Very true, Mark. Sometimes groups don't work out. I've never had good experiences with crit groups myself. It's the one on one interaction that helps me. Thanks for sharing your thoughts!

Carrie said...

Hi there,

With the problems that I am hearing from both of you, maybe this is why I haven't been able to get any critiquing groups to come forward to The Leader (the local college magazine I still write for). I have tried to get some sort of "critiquing network" going for undergraduate writers, but I am beginning to think that it just won't happen.

I do know what you mean with bad experiences though. I kind of realized that my talent went beyond the scope of most of the writers in my classes judging by the fact that most of them said I was very, "creative," and that they were somewhat blown away by what I did.

Luckily, though, there were a few who may have been brutally honest, but they had legitimate points that became glaringly obvious after I set the work aside for some time.

With critique groups, it depends upon how they're set up and what the rules are to begin with and depends upon if the other people in the group can understand all the parts to your story.

It's a shame that your groups haven't worked out for you.

Carrie (from Wisconsin)

Leigh Royals said...

I kinda started a crit group, but the two who were first invited did not participate. It was not good. But now I have found one person who is happy with my feedback, as well as I am with hers. It's a very good partnership.
This has been a topic on my mind the last week or so; a very timely piece.

Debra Kayn said...

I enjoy one on one crits. I've had trouble in the past with group crits, because it is so slow going. Other's wait for someone else to go first. Work, and family life take over for some, and it seems like you wait and wait for a crit on the first chapter, and in the meantime I am done with the book, lol.

One on one, when you find the right person is lovely, and seems to work great for me.

Great post!

Sierra Wolfe said...

Thanks everyone!
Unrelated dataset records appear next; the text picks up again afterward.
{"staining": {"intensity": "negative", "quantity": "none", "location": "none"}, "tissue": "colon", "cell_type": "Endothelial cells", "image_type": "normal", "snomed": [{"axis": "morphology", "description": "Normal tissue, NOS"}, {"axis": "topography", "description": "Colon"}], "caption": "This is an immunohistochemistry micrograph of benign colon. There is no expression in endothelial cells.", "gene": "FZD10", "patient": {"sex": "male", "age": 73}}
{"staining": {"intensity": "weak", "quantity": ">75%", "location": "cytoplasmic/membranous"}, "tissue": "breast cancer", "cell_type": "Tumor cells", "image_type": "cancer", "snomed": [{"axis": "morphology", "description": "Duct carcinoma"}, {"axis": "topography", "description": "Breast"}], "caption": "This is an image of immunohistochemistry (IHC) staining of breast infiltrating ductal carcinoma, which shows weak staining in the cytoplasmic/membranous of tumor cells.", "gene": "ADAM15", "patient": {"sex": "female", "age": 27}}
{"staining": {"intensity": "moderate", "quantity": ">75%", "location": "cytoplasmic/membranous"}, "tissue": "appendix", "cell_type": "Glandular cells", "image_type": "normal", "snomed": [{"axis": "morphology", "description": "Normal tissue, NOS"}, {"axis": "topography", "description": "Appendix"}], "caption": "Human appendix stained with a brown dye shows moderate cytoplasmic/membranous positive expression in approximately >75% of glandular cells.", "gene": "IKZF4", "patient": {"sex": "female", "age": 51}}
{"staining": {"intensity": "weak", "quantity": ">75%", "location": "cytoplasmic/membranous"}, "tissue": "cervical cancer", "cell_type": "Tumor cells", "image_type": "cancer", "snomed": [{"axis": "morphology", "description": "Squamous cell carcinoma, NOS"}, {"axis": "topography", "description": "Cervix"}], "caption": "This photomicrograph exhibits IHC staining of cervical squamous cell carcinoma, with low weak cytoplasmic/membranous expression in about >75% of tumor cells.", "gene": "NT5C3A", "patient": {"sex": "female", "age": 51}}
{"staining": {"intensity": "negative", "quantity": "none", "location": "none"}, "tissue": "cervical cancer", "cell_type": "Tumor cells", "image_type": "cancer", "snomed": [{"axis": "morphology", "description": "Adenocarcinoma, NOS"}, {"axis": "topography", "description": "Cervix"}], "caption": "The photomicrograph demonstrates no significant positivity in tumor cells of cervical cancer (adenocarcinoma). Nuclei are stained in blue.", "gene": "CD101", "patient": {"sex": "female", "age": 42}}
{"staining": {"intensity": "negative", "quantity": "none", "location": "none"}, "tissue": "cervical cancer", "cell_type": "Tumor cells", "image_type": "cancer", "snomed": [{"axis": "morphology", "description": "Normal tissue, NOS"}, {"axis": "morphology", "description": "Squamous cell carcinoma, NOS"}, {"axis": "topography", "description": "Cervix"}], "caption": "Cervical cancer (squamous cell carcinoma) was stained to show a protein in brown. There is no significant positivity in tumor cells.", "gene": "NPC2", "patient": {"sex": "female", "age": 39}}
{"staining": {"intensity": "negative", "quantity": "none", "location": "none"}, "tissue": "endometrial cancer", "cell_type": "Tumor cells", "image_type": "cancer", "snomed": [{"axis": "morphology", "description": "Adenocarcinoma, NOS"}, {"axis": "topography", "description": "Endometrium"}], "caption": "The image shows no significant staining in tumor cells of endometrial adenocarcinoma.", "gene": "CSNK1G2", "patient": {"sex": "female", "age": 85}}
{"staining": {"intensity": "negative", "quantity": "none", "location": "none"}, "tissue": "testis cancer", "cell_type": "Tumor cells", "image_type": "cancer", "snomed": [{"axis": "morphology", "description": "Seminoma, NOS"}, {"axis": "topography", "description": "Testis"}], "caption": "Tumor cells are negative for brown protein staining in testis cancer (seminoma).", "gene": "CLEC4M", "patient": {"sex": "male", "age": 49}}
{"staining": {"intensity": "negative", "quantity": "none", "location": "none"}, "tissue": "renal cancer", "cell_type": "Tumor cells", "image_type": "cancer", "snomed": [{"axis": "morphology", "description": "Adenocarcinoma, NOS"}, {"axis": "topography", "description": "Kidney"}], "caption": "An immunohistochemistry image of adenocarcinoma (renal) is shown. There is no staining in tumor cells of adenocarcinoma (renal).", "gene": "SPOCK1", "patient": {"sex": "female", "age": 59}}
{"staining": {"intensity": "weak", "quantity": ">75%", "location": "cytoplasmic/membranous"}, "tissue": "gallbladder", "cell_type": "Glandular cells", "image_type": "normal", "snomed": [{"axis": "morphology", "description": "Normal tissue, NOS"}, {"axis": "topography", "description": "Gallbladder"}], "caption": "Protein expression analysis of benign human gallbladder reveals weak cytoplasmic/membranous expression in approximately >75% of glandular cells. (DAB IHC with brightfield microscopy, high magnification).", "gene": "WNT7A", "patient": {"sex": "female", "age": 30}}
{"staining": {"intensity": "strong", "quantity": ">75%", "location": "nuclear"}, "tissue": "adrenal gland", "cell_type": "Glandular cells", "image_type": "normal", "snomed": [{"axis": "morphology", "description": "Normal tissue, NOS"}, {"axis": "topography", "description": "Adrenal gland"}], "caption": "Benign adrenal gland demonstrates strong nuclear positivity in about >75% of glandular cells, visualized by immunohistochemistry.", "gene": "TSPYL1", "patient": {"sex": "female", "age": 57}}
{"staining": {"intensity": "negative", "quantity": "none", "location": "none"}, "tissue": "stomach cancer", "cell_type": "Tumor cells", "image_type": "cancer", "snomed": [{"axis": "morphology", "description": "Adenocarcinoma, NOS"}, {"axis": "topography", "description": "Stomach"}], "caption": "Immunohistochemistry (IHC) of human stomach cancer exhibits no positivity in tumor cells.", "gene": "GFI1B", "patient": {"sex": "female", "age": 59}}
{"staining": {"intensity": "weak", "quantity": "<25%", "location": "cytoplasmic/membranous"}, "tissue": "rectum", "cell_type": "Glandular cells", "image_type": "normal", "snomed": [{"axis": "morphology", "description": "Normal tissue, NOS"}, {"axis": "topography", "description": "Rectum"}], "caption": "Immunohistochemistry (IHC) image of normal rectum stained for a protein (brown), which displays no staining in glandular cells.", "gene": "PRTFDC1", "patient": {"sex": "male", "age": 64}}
I appreciate the comments. It looks like most people so far prefer one on one crit partners. I should have set up a poll. Maybe next time I'll think of that. :)

Regina Carlysle said...

Good post! I've been very lucky to find a couple of writer friends and we formed a small group. I've found smaller works best for me. We are honest with each other and it works. Sometimes we'll just ask each other specific concerns such as whether the dialogue works, is so and so coming off too harsh, is this plausible? That sort of thing.

Tierney O'Malley said...

I wasn't very lucky in finding a good critique partner. The first one just stopped corresponding and the second...well, life got in her way.
But I did find a wonderful person-Debi Valenzuela. Debi offered to be my mentor--for free. She critiqued my work, my first baby. Through her, I learned so many things. I remember her telling me to compact my sentences, delete unnecessary words. She even gave me exercises to work on. Anyway, we didn't finish working on the whole story, but she gave me enough to think about. She armed me with great knowledge that I carry to this day.
The story Debi reviewed without asking for anything in return is sold to Red Rose Publishing-my first novel.
Yes, join blog groups, Romance Divas, RWC. You never know who you'll meet.

Thanks fo the post Sierra! Awesome job, girl. Okay, going to work now. :D

Tierney

Tierney O'Malley said...

I forgot to mention, Sierra. I so love your graphics. :D

T

Crista said...

It's always tricky finding a good crit partner, but if you don't open yourself up to it and dip your toes in the water, you'll never find one. I have one crit partner who's worth her weight in gold. I stumbled across her when I joined an online crit group I saw advertised in one the writing forums. And although the other 3 members were either non-responsive or weren't on the right level when it came to their writing, the two of us continued our crit partnership even after the crit group was disbanded.

Sierra Wolfe said...

Great comments everyone! You've given a lot of great information. Thanks for sharing! I appreciate it!

Gracen Miller said...

Great post, Sierra. I agree with everyone so far, I prefer one-on-one critiquing. I seem to get more out of it. Friends are great too. They pick out the glaringly obvious stuff in the storyline.

Loved the pictures. lol They added a nice touch to the blog.